> Activity
Output exactly the lines between the line that contains "la vérité, c'est que Dieu me retient;" and the last line of the material, counting both.

> Data provided

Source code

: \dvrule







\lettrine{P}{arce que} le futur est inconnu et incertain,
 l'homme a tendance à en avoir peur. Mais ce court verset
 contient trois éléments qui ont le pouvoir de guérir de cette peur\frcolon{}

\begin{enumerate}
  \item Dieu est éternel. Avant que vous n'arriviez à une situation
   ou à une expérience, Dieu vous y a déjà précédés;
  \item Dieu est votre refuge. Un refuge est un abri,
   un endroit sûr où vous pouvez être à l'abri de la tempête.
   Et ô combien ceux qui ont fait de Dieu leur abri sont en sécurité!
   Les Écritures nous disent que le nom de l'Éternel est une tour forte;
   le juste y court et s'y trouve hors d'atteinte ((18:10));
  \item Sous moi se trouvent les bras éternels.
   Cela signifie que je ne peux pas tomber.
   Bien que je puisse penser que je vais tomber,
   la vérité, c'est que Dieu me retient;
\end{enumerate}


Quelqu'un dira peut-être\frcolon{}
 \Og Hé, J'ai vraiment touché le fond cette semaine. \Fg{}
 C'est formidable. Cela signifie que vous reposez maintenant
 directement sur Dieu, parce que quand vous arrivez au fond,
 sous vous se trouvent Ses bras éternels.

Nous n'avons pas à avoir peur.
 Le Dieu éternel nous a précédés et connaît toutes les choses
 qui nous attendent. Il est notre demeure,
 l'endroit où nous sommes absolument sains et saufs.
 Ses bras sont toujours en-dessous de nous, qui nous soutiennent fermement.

> Response to this task
   la vérité, c'est que Dieu me retient;
\end{enumerate}


Quelqu'un dira peut-être\frcolon{}
 \Og Hé, J'ai vraiment touché le fond cette semaine. \Fg{}
 C'est formidable. Cela signifie que vous reposez maintenant
 directement sur Dieu, parce que quand vous arrivez au fond,
 sous vous se trouvent Ses bras éternels.

Nous n'avons pas à avoir peur.
 Le Dieu éternel nous a précédés et connaît toutes les choses
 qui nous attendent. Il est notre demeure,
 l'endroit où nous sommes absolument sains et saufs.
 Ses bras sont toujours en-dessous de nous, qui nous soutiennent fermement.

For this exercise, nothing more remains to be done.